How Much Business Insurance Costs in 2026, and What Drives It
Two businesses on the same block can pay double for the same policy. Before you shop, it pays to know the typical monthly ranges by coverage type and the handful of factors that actually move the number. Get those straight and you can tell a fair quote from a padded one.
Typical monthly ranges by policy
Most small businesses don't buy one policy; they stack a few. Here's what each commonly runs for a small operation, billed monthly:
- General liability: roughly $30–$90/month, covering third-party injury and property damage.
- A Business Owner's Policy (BOP), bundling general liability with property: often $50–$150/month, usually cheaper than the two bought separately.
- Professional liability (errors and omissions): about $40–$120/month for consultants, agencies, and other advice-based work.
- Workers' compensation: highly variable, but often $70–$220/month for a few employees, driven mostly by payroll and job risk.
- Commercial auto: typically $140–$300/month per vehicle.
The six things that move your premium
Insurers price on risk, and a few inputs do most of the work.

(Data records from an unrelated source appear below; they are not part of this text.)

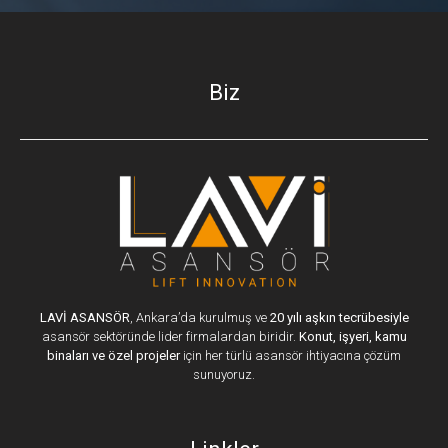
Biz
LAVİ ASANSÖR
, Ankara’da kurulmuş ve
20 yılı aşkın tecrübesiyle
asansör sektöründe lider firmalardan biridir.
Konut, işyeri, kamu
binaları ve özel projeler
için her türlü asansör ihtiyacına çözüm
sunuyoruz.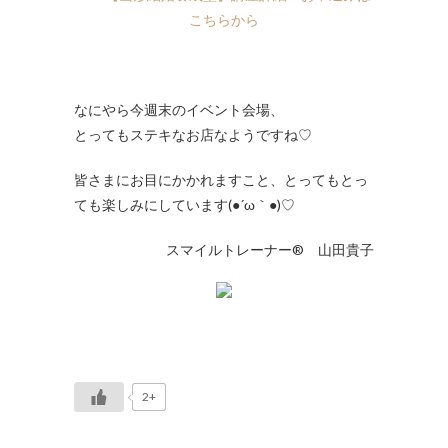
こちらから
なにやら今週末のイベント会場、
とってもステキなお店なようですね♡
皆さまにお目にかかれますこと、とってもとっ
ても楽しみにしています(●´ω｀●)♡
スマイルトレーナー® 山田貴子
2+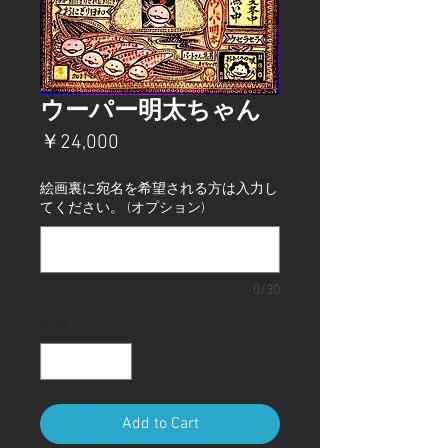
ウーパー明太ちゃん
価
￥24,000
格
絵画裏に宛名を希望される方は入力し
てください。 (オプション)
0/30
数量
*
Add to Cart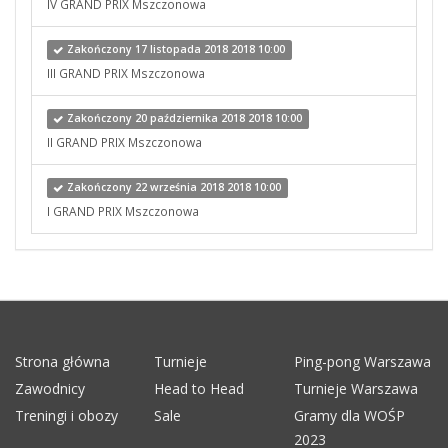
IV GRAND PRIX Mszczonowa
Zakończony 17 listopada 2018 2018 10:00
III GRAND PRIX Mszczonowa
Zakończony 20 października 2018 2018 10:00
II GRAND PRIX Mszczonowa
Zakończony 22 września 2018 2018 10:00
I GRAND PRIX Mszczonowa
Strona główna
Turnieje
Ping-pong Warszawa
Zawodnicy
Head to Head
Turnieje Warszawa
Treningi i obozy
Sale
Gramy dla WOŚP
2023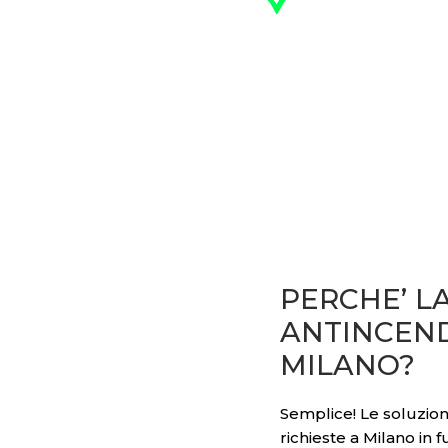
occupanti
PERCHE’ L
ANTINCEND
MILANO?
Semplice! Le soluzio
richieste a Milano in f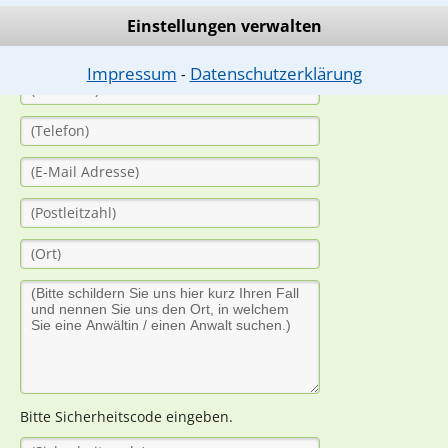
(Anrede)
Einstellungen verwalten
Impressum
Datenschutzerklärung
⁃
Bitte Sicherheitscode eingeben.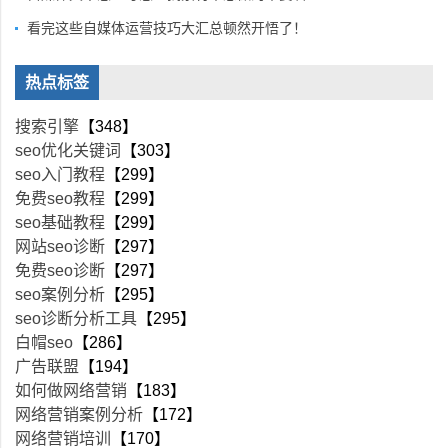
看完这些自媒体运营技巧大汇总顿然开悟了！
热点标签
搜索引擎
【348】
seo优化关键词
【303】
seo入门教程
【299】
免费seo教程
【299】
seo基础教程
【299】
网站seo诊断
【297】
免费seo诊断
【297】
seo案例分析
【295】
seo诊断分析工具
【295】
白帽seo
【286】
广告联盟
【194】
如何做网络营销
【183】
网络营销案例分析
【172】
网络营销培训
【170】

Industry and risk class matter most: a software consultancy and a roofing crew are not in the same universe, and a high-hazard class code can multiply a workers' comp rate several times over. Revenue and payroll scale the exposure, so many policies are audited against your actual figures at year-end, and a strong year can raise next year's bill.
The rest comes down to your record and the terms you pick. A clean claims history over three to five years earns lower rates, while two or more claims can raise them 10%–25% or push you to another carrier. Limits and deductibles are the levers you control: raising a general liability limit from $1M/$2M to $2M/$4M might add 15%–30%, and lifting a property deductible from $500 to $2,500 often shaves a similar amount off.
Lowering premiums without underinsuring
The safest savings come from structure, not from cutting limits you'll need. Bundling into a BOP, paying annually instead of monthly, and raising deductibles on losses you could absorb typically trim 5%–15% each without shrinking real protection. Check your class code too: a single misclassification can quietly inflate a bill by hundreds of dollars a year.
Be careful where you cut. Dropping a limit below what a client contract or lease requires, or shaving coverage on your largest realistic loss, might save $20–$40 a month and cost you the business if a claim lands. A useful test: would this cut still leave you whole after your worst plausible day? If not, keep the coverage and find the savings elsewhere.
Frequently asked questions
Why did my premium go up at renewal when I had no claims?
Premiums often rise because revenue or payroll grew, which increases the exposure insurers price against, especially on audited policies like general liability and workers' comp. Broader market conditions and higher rebuild or repair costs can also lift rates 5%–15% across the board, even for a spotless account.
Is it cheaper to buy policies separately or bundle them?
Bundling general liability and property into a Business Owner's Policy usually beats buying the two on their own, often saving 10% or more. Once your needs get more specialized, adding standalone policies like professional liability or commercial auto is normal and can't always be folded into a bundle.